The crucial information on the revocation was made known to the court before judgment was entered. We have never held and are not now disposed to hold that a beer board that has issued permits in violation of its 2,000 ft. ordinance, may wait until after a final judgment is entered awarding a permit to a plaintiff who relies upon the invalidation of the 2,000 ft. ordinance because of the board’s discrimination in its enforcement, then set about to revoke the offending permits, wait until 30 days has expired following entry of the judgment in favor of the plaintiff, and then seek to set aside that final judgment through a resort to Rule 60.02 and, in effect make the revocation retroactive to the time of trial so as to serve as a basis for denying a permit to the plaintiff. Here, the revocation on November 7, 1984, is *897ineffective to invalidate the judgment for the plaintiff entered on October 16, 1984. These cases, as any others, are to be tried on the facts and law existing at the time of the trial, not upon radical changes in the facts and the law occurring after trial and, as in this case, even after the judgment has become final.

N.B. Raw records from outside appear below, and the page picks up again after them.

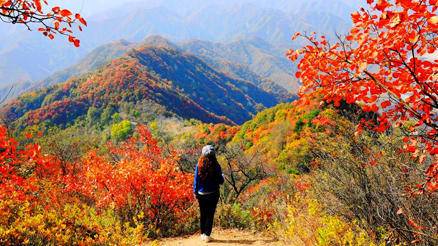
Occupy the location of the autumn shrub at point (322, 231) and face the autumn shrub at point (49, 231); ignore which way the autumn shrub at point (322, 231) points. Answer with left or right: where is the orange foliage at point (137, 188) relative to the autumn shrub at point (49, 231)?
right

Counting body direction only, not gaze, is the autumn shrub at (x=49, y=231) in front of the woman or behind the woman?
behind

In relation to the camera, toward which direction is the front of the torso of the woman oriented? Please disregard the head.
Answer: away from the camera

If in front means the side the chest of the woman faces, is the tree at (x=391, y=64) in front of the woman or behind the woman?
behind

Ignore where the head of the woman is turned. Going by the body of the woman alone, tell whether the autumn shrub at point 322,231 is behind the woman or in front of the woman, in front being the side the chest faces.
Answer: behind

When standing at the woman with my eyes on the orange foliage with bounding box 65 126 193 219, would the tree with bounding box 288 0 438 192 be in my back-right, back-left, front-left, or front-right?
back-left

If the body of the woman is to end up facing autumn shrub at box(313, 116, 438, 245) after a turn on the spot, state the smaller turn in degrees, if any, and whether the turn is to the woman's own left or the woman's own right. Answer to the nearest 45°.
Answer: approximately 135° to the woman's own right

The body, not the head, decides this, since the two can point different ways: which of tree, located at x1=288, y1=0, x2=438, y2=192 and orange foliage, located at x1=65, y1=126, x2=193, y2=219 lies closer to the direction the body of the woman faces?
the orange foliage

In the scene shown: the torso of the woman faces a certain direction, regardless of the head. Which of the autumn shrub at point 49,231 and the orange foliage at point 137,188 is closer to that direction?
the orange foliage

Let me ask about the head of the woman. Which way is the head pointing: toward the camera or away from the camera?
away from the camera

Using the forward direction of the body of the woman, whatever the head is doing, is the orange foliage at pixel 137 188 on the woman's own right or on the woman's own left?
on the woman's own left
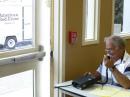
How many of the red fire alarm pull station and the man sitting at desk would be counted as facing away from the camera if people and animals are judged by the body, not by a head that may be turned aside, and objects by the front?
0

For the same reasons, the defendants’ attempt by a motion under Rule 14, Tennessee Rules of Appellate Procedure, to have us consider as a “Post Judgment Fact,” the November 7 revocation as ground for setting aside the final judgment entered October 16, 1984, is without merit. The principal issue for trial in the trial court was whether or not the defendant board had issued beer permits in violation of its 2,000 ft. ordinance and, for that reason, was prohibited by the constitutional principle of equal protection of the law to deny the plaintiff a permit for the sale of beer within 2,000 ft. of a place of public gathering. The proof showed that such an offending permit had been issued to the 107 Package Store which had been in operation approximately seven years at the time of this hearing. Accordingly, the trial court held that the board could not invoke the 2,000 ft. ordinance against the plaintiff and ordered that permits be issued to plaintiff. After that final judgment was entered on October 16,1984, the revocation of the offending permit on November 7, 1984, came too late to affect that judgment. Thus, the November 7 revocation is not a fact “concerning the action” that the Court should notice under Rule 14 which provides:

“(a) The Supreme Court, Court of Appeals, and Court of Criminal Appeals on its motion or on motion of a party may consider facts concerning the action that occurred after judgment.”

The Advisory Commission Comment to Rule 14 is as follows:

“Although the appellate court should generally consider only those facts established at trial, it occasionally is necessary for the appellate court to be advised of matters arising after judgment. These facts, unrelated to the merits and not genuinely disputed, are necessary to keep the record up to date. This rule gives the appellate court discretion to consider such facts. This rule is not intended to permit a retrial in the appellate court.”

The judgment appealed from is reversed and this cause is remanded to the trial court for enforcement of its judgment entered on October 16, 1984. Costs incurred upon appeal are taxed against the defendants-appellees.

COOPER, C.J., and FONES, J., concur. DROWOTA, J., filing separate concurring opinion in which HARBÍSON, J., concurs.

. It is indicated in the record, however, that this attempted revocation was later reversed by court action on the ground of “hardship" to the owner of the 107 Package Store and that that permit is still outstanding in violation of the “2,000 foot rule."